The conventional array multiplier uses carry save addition to add the products. In the carry save addition method, the first row will be either half adders or full adders. If the first row of the partial products is implemented with full adders, Cn will be considered “0”. Then the carries of each full adder can be diagonally forwarded to the next row of the adder. The resulting multiplier is said to be carry save array multiplier as the carry bits are not immediately added but rather saved for the next stage of addition. Hence the name carry save multiplier. In the design if the full adders have two input data the third input is considered as zero. The final adder which is used to add carries and sums of the multiplier is removed. Then the carries of the multiplier at the final stage is carefully added to the inputs of the multiplier. The carry of the fourth column of the multiplier is given to the input of the fifth column instead of zero. Then the carry of the fifth column is forwarded to the input of the sixth column and so on.

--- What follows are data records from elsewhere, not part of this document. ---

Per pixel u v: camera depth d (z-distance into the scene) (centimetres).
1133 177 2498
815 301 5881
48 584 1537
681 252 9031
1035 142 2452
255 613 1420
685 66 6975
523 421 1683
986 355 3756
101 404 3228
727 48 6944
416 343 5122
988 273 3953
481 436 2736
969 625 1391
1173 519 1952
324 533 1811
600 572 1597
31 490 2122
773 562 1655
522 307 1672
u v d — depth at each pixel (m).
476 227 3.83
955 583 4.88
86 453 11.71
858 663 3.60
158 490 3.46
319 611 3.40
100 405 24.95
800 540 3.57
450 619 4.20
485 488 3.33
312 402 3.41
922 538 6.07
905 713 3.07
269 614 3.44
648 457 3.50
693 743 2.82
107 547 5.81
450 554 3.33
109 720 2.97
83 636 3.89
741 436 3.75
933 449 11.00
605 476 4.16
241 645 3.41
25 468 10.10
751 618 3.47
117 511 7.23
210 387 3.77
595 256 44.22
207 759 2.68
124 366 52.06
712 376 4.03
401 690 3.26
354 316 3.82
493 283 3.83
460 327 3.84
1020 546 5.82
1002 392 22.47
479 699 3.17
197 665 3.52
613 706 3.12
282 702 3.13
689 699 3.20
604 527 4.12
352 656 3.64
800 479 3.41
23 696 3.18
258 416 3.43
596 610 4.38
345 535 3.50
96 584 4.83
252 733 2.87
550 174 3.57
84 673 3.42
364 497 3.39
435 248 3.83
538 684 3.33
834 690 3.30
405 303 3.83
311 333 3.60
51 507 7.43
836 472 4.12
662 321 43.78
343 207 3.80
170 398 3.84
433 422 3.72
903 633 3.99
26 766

B. Wallace Tree Multiplier

The currently existing system is a normal Wallace tree multiplier[5]. The Wallace tree multiplier is considered as faster than a simple array multiplier and is an efficient implementation of a digital circuit which multiplies two integers. A Wallace tree multiplier is a parallel multiplier which uses the carry save addition algorithm to reduce the propagation delay. There are many researchers have been worked on the design of increasingly more efficient multipliers. They aim at achieving higher speed and lower power consumption even while occupying reduced silicon area.

![Image](image.png)

Fig.2. Logic for Wallace tree multiplier.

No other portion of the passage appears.